A few years back a young Irish student posted a fake quotation on the Wikipedia page of composer Maurice Jarre shortly after the man died. (The obituary-friendly quote said in part, “When I die there will be a final waltz playing in my head that only I can hear.”) At the time, I’m not sure the student understood the convergence of the link economy and the delegation of trust. That changed in an instant, when his fabricated quote began to appear in obituaries for the composer around the world.

It’s difficult to pinpoint where it started, but at some point, a reporter or a blogger saw that quotation and used it in an article. Eventually the quote found its way to
The Guardian
, and from there it may as well have been real. The quote so perfectly expressed what writers wished to say about Jarre, and the fact that it was in
The Guardian
, a reputable and prominent newspaper, made it the source of many links. And so it went along the chain, its origins obscured, and the more times it was repeated, the more real it felt.

This is where the link economy fails in practice.
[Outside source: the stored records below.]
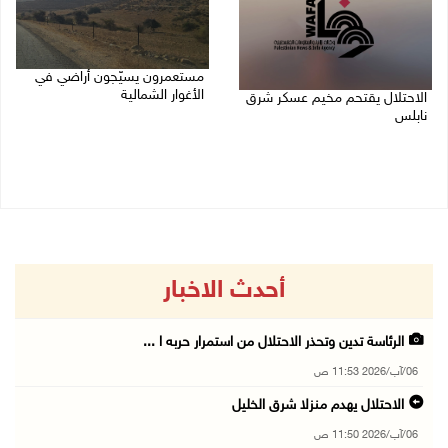
مستعمرون يسيّجون أراضي في
الأغوار الشمالية
الاحتلال يقتحم مخيم عسكر شرق
نابلس
06/08/2026 10:01 ص
06/08/2026 11:11 ص
أحدث الاخبار
الرئاسة تدين وتحذر الاحتلال من استمرار حربه ا ...
06/آب/2026 11:53 ص
الاحتلال يهدم منزلا شرق الخليل
06/آب/2026 11:50 ص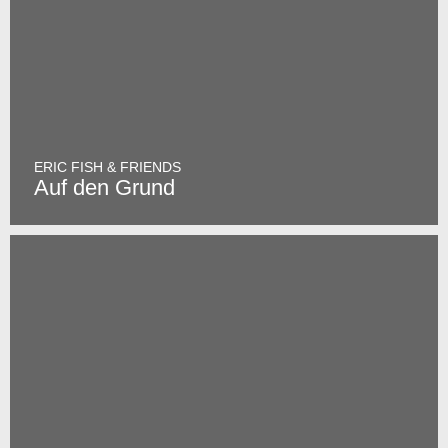
ERIC FISH & FRIENDS
Auf den Grund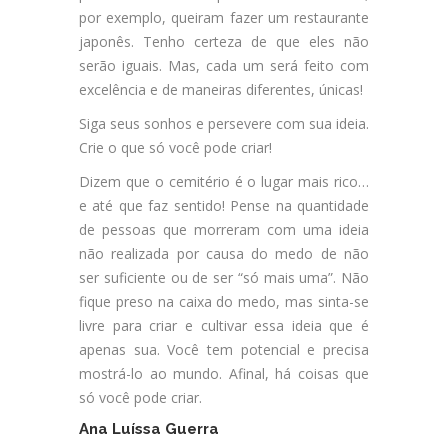
por exemplo, queiram fazer um restaurante
japonês. Tenho certeza de que eles não
serão iguais. Mas, cada um será feito com
excelência e de maneiras diferentes, únicas!
Siga seus sonhos e persevere com sua ideia.
Crie o que só você pode criar!
Dizem que o cemitério é o lugar mais rico…
e até que faz sentido! Pense na quantidade
de pessoas que morreram com uma ideia
não realizada por causa do medo de não
ser suficiente ou de ser “só mais uma”. Não
fique preso na caixa do medo, mas sinta-se
livre para criar e cultivar essa ideia que é
apenas sua. Você tem potencial e precisa
mostrá-lo ao mundo. Afinal, há coisas que
só você pode criar.
Ana Luíssa Guerra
Wikipedia editors may have caught and quickly removed the student’s edit, but that didn’t automatically update the obituaries that had incorporated it. Wikipedia administrators are not able to edit stories on other people’s websites so the quote remained in
The Guardian
until they caught and corrected it too. The link economy is designed to confirm and support, not to question or correct. In fact, the stunt was only discovered after the student admitted what he’d done.
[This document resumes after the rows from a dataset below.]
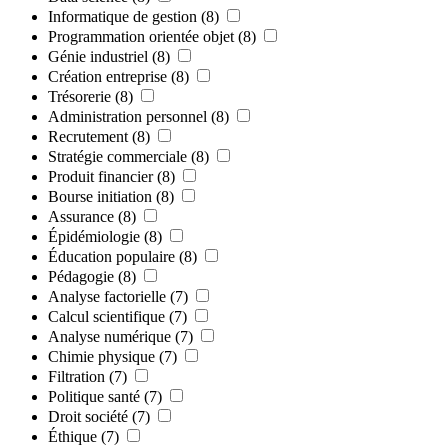
Informatique de gestion
(8)
Programmation orientée objet
(8)
Génie industriel
(8)
Création entreprise
(8)
Trésorerie
(8)
Administration personnel
(8)
Recrutement
(8)
Stratégie commerciale
(8)
Produit financier
(8)
Bourse initiation
(8)
Assurance
(8)
Épidémiologie
(8)
Éducation populaire
(8)
Pédagogie
(8)
Analyse factorielle
(7)
Calcul scientifique
(7)
Analyse numérique
(7)
Chimie physique
(7)
Filtration
(7)
Politique santé
(7)
Droit société
(7)
Éthique
(7)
“I am 100 percent convinced that if I hadn’t come forward, that quote would have gone down in history as something Maurice Jarre said, instead of something I made up,” he said. “It would have become another example where, once anything is printed enough times in the media without challenge, it becomes fact.”
3

The proponents of the link economy brush aside these examples. The posts can be updated, they say; that’s the beauty of the Internet. But as far as I know there is no technology that issues alerts to each trackback or every reader who has read a corrupted article, and there never will be. The evolution of a news story is a lot like biological evolution. It jumps around, cross contaminates, and occasionally develops at the same time in multiple places. It’s impossible to track or correct.
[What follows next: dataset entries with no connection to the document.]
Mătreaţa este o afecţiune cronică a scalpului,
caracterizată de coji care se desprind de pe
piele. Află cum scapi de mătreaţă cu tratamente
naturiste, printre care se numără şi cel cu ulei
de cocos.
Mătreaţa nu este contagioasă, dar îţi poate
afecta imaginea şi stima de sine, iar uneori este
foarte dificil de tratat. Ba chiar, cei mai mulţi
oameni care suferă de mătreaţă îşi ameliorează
Senator Eugene McCarthy once compared the journalists covering his 1968 presidential campaign to birds on a telephone wire. When one got up to fly to a different wire, they’d all follow. When another flew back, the rest would too. Today this metaphor needs an update. The birds still follow one another’s leads just as eagerly—but the wire need not always exist. They can be and often are perched on illusions, just as blogs were when they repeated Maurice Jarre’s manufactured remarks.